Strengths and limitations of the approach

The ACE team has found the system mapping process and approach to have been a very useful to refine the intervention prior to the launch of the ACE trial for a number of reasons:

  1. It provided a number of considerations to input directly into the design and delivery of the ACE programme. The majority of the suggestions came from volunteers, but they drew on the content of the draft map to consider the issue as a whole, rather than focusing on one specific aspect. This in turn helps to modify and update the logic model for the trial (see ‘online supplemental material’).

  2. It provided a description and analysis of the physical activity system influencing older people’s physical activity, as part of the process evaluation. The approach allowed exploration of different groups’ experiences, and how they potentially interact. The process will be repeated after the completion of the delivery of the ACE intervention, aiming to invite the contributors of the first systems mapping process as well as actual ACE study participants and volunteers after follow-up assessments. This will enable exploration of the influencing factors in each of the programme areas, and the extent to which they have changed, and whether the system itself has been influenced by the intervention and how best to implement the ACE programme in other locations if the trial found it effective and cost-effective.

  3. The system maps provide a visual description of the physical activity system and have already been used as part of the ongoing communications about the ACE trial to illustrate the range of issues under consideration. The system mapping approach seems particularly well suited to issues where there are multiple ‘layers’ of influences or multiple stakeholders (in this case participants; stakeholders and volunteers) as it can display complex issues visually to allow detailed discussion and analysis.

  4. Informal feedback after the workshops showed that the participants found the process to be positive and said they enjoyed being consulted, drawing on their experiences and providing input to the ACE trial. It also facilitated discussion between stakeholders and potential participants, including some early signposting to existing programmes. While much of this might have been achieved by a more conventional focus group approach, the draft system maps did appear to help to stimulate more in-depth discussions and encourage people to see the whole system.

The main limitation of this approach is that the conclusions were based on relatively small numbers of people who volunteered to take part. Similar discussions among greater numbers of people—perhaps with multiple system mapping workshops—may have enhanced the results. Also, the results are based primarily on people of white British and Chinese ethnic origin, with only a small minority of people from other ethnic backgrounds. Involving people from more diverse backgrounds may well have produced different results. The findings would have been enhanced if we had the resources to seek more formal feedback on the usefulness of the system mapping approach from participants (which we hope to do in the next phase of the evaluation). Finally, it is acknowledged that the bias of the researchers involved may have influenced the results as they have a major role to play in deciding what is placed on the system maps.

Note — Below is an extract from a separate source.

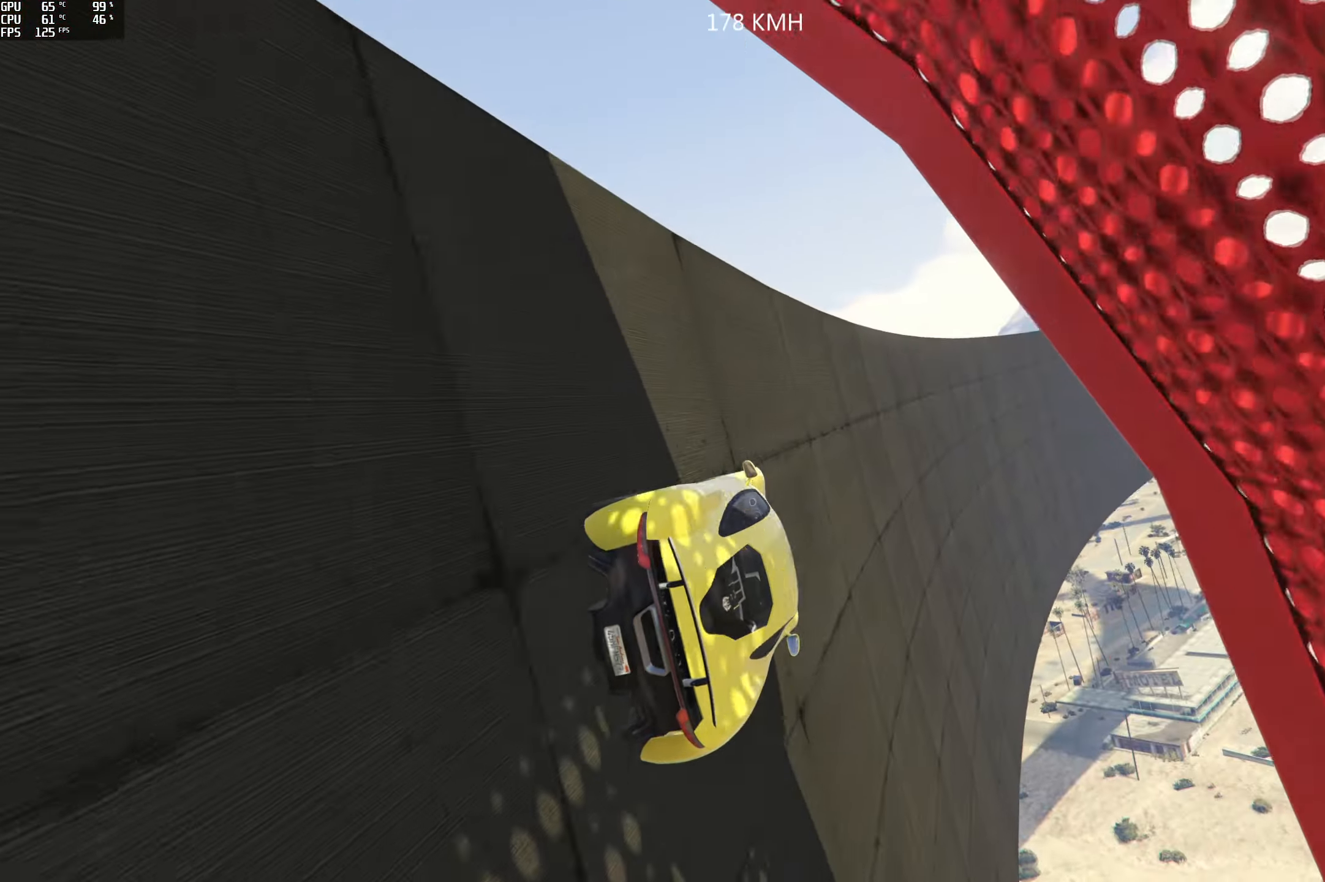
{"buttons": ["R2"], "left_stick": "left", "right_stick": "center", "events": [[50, "left_stick", "left"], [216, "left_stick", "center"], [416, "left_stick", "left"]]}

Overall, employing the system mapping prior to the launch of the ACE programme has proven to be a useful component of the process evaluation for the ACE trial. It provided direct input to the intervention processes; helped to fine-tune the logic model and identified some new approaches that were incorporated into the intervention design. The value of this approach will be increased considerably when we reapply it postintervention to explore any changes to the physical activity system arising from the ACE intervention, including changes to stakeholders’ ways of working and collaborating to tackle barriers to activity. It is a relatively simple and low-cost tool for exploring complex systems that could be used as part of process evaluation in trials, as well as to develop or refine interventions.